**Source data**
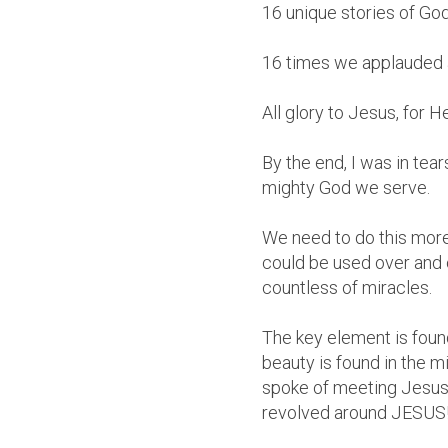
16 unique stories of Go
16 times we applauded 
All glory to Jesus, for 
By the end, I was in tear
mighty God we serve.
We need to do this more
could be used over and 
countless of miracles.
The key element is found
beauty is found in the m
spoke of meeting Jesus,
revolved around JESUS! 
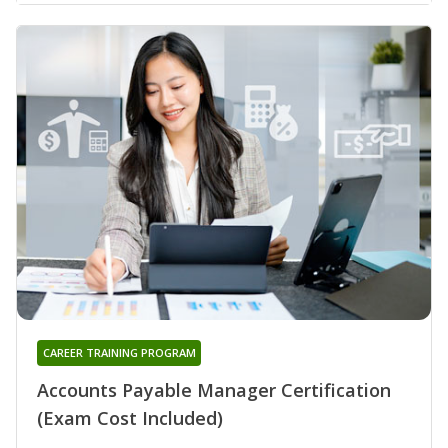
CAREER TRAINING PROGRAM
Accounts Payable Manager Certification
(Exam Cost Included)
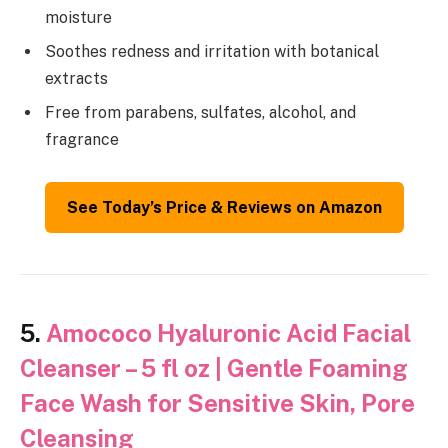
moisture
Soothes redness and irritation with botanical
extracts
Free from parabens, sulfates, alcohol, and
fragrance
See Today’s Price & Reviews on Amazon
5.
Amococo Hyaluronic Acid Facial
Cleanser – 5 fl oz | Gentle Foaming
Face Wash for Sensitive Skin, Pore
Cleansing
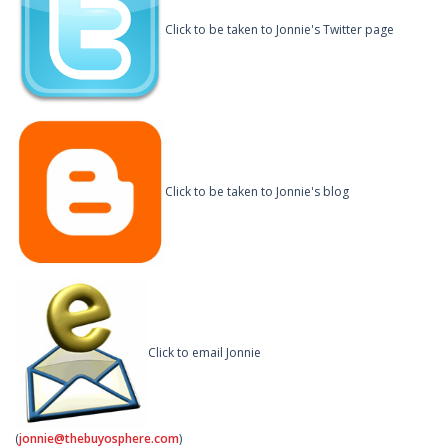
Click to be taken to Jonnie's Twitter page
Click to be taken to Jonnie's blog
Click to email Jonnie
(
jonnie@thebuyosphere.com
)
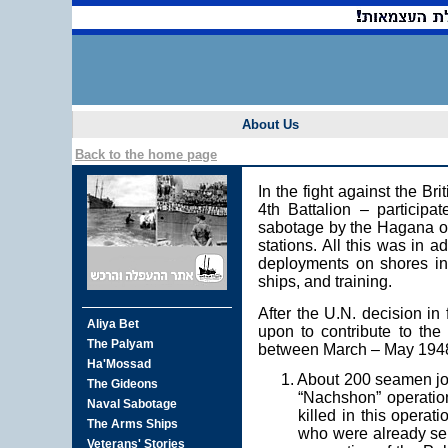
About Us
Back to the home page
In the fight against the B
4th Battalion – participa
sabotage by the Hagana of 
stations. All this was in a
deployments on shores in a
ships, and training.
After the U.N. decision in
upon to contribute to the 
between March – May 194
1. About 200 seamen joi
“Nachshon” operation
killed in this operat
who were already ser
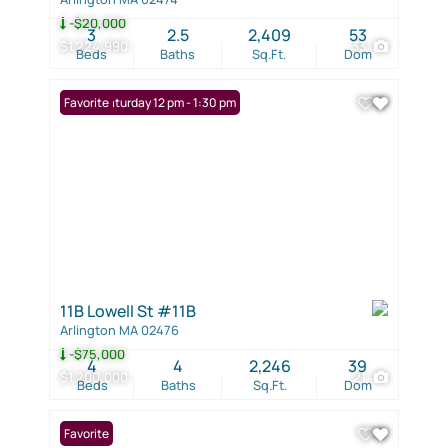
-$20,000
3
2.5
2,409
53
$1,224,990
33
Beds
Baths
Sq.Ft.
Dom
Open: Saturday 12 pm - 1:30 pm
Favorite
11B Lowell St #11B
Arlington MA 02476
-$75,000
4
4
2,246
39
$1,200,000
21
Beds
Baths
Sq.Ft.
Dom
Favorite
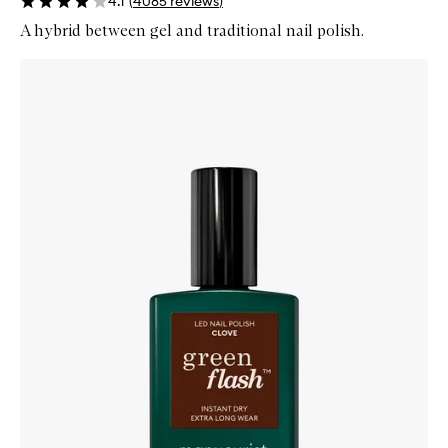
4.1
(
4085
reviews
)
A hybrid between gel and traditional nail polish.
Skip to content below carousel
Zoom In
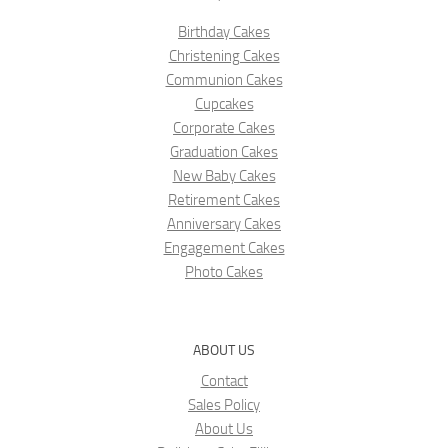
Birthday Cakes
Christening Cakes
Communion Cakes
Cupcakes
Corporate Cakes
Graduation Cakes
New Baby Cakes
Retirement Cakes
Anniversary Cakes
Engagement Cakes
Photo Cakes
ABOUT US
Contact
Sales Policy
About Us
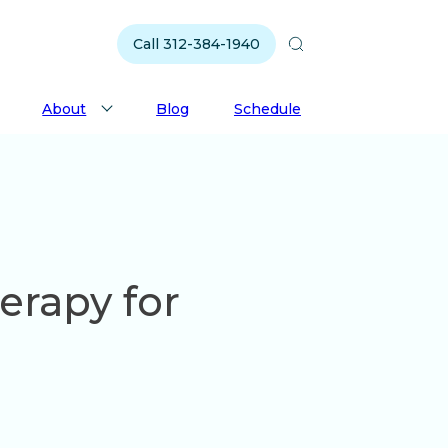
Call 312-384-1940
About
Blog
Schedule
erapy for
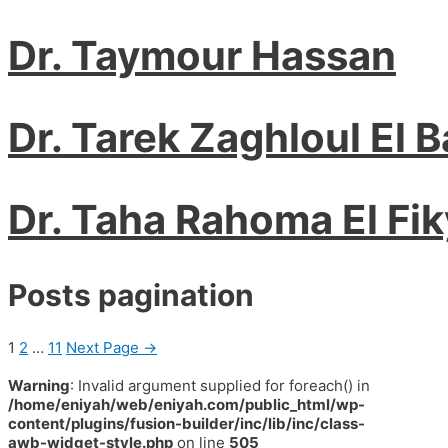
Dr. Taymour Hassan
Dr. Tarek Zaghloul El 
Dr. Taha Rahoma El Fik
Posts pagination
1
2
…
11
Next Page
→
Warning
: Invalid argument supplied for foreach() in
/home/eniyah/web/eniyah.com/public_html/wp-
content/plugins/fusion-builder/inc/lib/inc/class-
awb-widget-style.php
on line
505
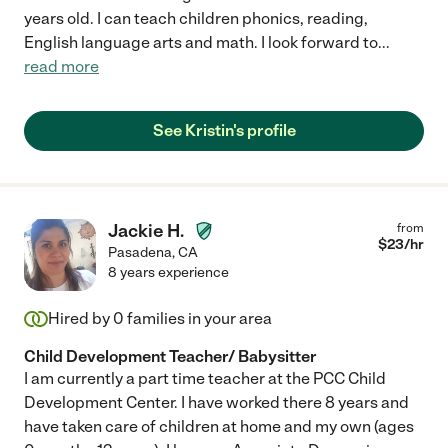
Within a month
years old. I can teach children phonics, reading,
English language arts and math. I look forward to
...
read more
Just browsing
See Kristin's profile
Jackie H.
from
$
23
/hr
Pasadena
,
CA
8 years experience
Hired by
0
families in your area
Child Development Teacher/ Babysitter
I am currently a part time teacher at the PCC Child
Development Center. I have worked there 8 years and
have taken care of children at home and my own (ages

**Exercise**
How many of the lines above contain the word "content"? Only the number should be given.

**Finished exercise**
2